4) How would you describe your baby?
a) A bundle of fun! He’s full of energy and is go, go, go until his head hits the pillow. He’s a pretty good eater or sleeper but woe betide you if you mess with his regime. He knows what he wants, when he wants it, and as long as he gets it he’s a dream.
b) He’s a sensitive soul at times, but he loves nothing more than a cuddle with Mummy – that seems to solve any problem.
c) Ask me again tomorrow! Seriously? Depends which way the wind’s blowing. Some weeks he plays merry hell with me, others he’s a total angel. The one thing he’s taught me is that with babies, nothing ever stays the same – the bad phases always pass, but sadly the good phases never hang around for ever either!
d) It’s hard to say. I worry that he didn’t get off to a flying start and had a few issues settling into a feeding and sleeping routine. Problem is, we’ve tried everything and nothing seems to help. I’m sure he knows I’m clueless, too! He has a wise look he gives me that just says ‘I know you’re winging it, Mummy!’
You’re a Routine Fiend. You can be a tough cookie but that stands you in good stead when the chips are down. You and your baby might get on well trying Gina
Ford’s, Tizzie Hall’s or Richard Ferber’s methods.
You’re a Peace At Any Price Parent. You don’t want to let your baby cry – why should he when you’re right there, after all? It’s tough at times but sometimes – just sometimes – you’re actually secretly pleased to see that little gummy face at 3am. Doesn’t last forever does it? You might like to try Elizabeth Pantley’s or Kim West’s methods, or book a session with Andrea Grace.

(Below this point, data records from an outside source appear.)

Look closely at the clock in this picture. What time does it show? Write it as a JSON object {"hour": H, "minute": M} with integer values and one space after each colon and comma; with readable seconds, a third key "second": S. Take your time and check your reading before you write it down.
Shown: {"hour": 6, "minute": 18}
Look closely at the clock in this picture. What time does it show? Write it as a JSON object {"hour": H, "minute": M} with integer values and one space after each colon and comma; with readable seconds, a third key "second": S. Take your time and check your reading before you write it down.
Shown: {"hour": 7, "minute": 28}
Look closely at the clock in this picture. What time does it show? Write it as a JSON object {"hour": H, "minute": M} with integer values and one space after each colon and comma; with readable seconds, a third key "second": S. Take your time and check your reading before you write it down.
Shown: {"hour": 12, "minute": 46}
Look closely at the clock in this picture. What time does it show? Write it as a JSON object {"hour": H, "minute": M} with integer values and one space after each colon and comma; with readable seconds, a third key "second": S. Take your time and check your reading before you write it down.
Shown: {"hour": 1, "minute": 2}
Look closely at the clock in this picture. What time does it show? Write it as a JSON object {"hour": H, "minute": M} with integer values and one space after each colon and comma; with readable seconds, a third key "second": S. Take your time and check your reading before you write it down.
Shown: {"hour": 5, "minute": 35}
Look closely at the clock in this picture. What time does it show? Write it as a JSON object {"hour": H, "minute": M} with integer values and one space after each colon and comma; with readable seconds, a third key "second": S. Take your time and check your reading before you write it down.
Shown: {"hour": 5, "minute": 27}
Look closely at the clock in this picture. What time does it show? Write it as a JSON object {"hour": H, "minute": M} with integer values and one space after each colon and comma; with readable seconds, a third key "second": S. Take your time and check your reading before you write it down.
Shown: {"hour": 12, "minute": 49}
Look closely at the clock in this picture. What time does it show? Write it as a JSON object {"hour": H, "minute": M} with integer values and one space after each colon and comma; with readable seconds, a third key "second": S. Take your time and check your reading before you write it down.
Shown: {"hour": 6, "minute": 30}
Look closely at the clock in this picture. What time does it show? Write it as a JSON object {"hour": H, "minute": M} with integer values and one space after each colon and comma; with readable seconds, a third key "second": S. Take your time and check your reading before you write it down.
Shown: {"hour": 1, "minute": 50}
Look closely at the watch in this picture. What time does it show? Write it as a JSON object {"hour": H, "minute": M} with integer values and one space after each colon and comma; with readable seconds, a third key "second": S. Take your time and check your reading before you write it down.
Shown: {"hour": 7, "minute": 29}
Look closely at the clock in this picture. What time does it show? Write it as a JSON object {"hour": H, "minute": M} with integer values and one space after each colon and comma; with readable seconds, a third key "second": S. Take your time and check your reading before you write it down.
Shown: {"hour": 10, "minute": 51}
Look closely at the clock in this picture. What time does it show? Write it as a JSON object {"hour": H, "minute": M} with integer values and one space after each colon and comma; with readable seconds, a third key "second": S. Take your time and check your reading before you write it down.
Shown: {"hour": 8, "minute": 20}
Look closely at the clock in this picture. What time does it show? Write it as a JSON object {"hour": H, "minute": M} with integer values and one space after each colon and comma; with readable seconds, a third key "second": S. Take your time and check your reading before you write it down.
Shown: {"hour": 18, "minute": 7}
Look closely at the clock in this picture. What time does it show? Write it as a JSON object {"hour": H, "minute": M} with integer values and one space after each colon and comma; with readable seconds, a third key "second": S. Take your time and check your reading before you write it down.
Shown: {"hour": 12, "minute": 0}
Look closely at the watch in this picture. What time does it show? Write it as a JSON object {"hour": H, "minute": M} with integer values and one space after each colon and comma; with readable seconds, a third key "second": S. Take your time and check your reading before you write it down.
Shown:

You’re a Middle-of-the-road Mummy. You don’t believe in faddy parenting ideas. A good dollop of common sense has seen you through most of life’s ups and downs, so why should this be any different? You should probably try Tracy Hogg, Jo Tantum, Jo Frost or Kim West as a starting point for sleep training.
You’re a Panicky Parent – but who isn’t just a teensy bit, eh? You’re crazy about the new love of your life but are just starting to realise what a huge responsibility it is and sometimes it’s a bit overwhelming. You might benefit from a bit of hand-holding and it could be worthwhile investing in a personalised sleep plan with phone support. Try Andrea Grace, or Mandy Gurney at The Millpond Sleep Clinic.